Uscì dal castello a cavallo, con l’armatura, la spada e la lancia. Ormai non c’era più un giardiniere o una guardia che non piangesse o ridesse fino alle lacrime. Il Re si lanciò come un fulmine contro i sudditi disobbedienti, che al vederlo così iracondo e armato, cominciarono a correre, tutti nella stessa direzione, verso il cancello del regno, che qualcuno nel frattempo aveva aperto. Il Re, senza accorgersene, sempre correndo, cieco di rabbia, varcò il confine. Tutti rientrarono in se stessi quando videro il destriero allontanarsi. Si guardarono e si sentirono sollevati, liberati e felici. Da allora nel Fu Regno Silenzioso di Senzalacrime tutti si sentirono liberi di piangere quando stavano male e di ridere quando erano felici, di stare zitti o di parlare, di gridare e di cantare. Dove erano state sparse le prime nuove lacrime del Fu Regno Silenzioso di Senzalacrime, cominciarono a spuntare spontaneamente fiori meravigliosi e non fu più necessario acquistarne altrove, per colorare il giardino intorno al castello. Da allora il cancello del Fu Regno Silenzioso di Senzalacrime rimase aperto.

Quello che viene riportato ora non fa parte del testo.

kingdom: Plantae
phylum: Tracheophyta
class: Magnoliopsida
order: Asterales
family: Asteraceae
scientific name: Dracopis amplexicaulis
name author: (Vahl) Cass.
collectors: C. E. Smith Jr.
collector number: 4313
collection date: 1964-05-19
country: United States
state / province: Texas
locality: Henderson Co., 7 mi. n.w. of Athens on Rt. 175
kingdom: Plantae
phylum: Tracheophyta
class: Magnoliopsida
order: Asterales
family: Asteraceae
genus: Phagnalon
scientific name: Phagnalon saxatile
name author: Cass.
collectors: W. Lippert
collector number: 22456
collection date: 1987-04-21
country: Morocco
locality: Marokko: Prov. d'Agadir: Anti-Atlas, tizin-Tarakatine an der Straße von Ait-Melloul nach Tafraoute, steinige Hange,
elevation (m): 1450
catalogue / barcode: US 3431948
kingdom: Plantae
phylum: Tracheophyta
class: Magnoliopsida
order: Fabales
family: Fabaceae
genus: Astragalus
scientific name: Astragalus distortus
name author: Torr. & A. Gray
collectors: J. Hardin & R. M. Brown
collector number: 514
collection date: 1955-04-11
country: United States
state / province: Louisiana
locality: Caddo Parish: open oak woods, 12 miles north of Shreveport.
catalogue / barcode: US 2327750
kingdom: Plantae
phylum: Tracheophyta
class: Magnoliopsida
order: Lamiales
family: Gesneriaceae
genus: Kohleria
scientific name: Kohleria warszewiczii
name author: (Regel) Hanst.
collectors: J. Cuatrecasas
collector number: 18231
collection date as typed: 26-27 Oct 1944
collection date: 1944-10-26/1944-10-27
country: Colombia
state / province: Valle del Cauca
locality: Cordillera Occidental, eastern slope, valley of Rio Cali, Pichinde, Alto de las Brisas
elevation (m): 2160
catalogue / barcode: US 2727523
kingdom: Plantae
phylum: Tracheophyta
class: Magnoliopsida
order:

E il Re? Il Re corse ancora e ancora e ancora intorno al mondo, convinto di poter soffocare con la forza il pianto e col pianto il riso e tutto ciò che sta nel mezzo. Ma alla fine dell’ennesimo giro si fermò e scoppiò in un pianto a dirotto, talmente accorato, che fece piangere anche il cavallo. Le sue lacrime inondarono la valle e formarono un lago, visibile all’alba e al tramonto dalla più alta finestra del castello del Fu Regno Silenzioso di Senzalacrime.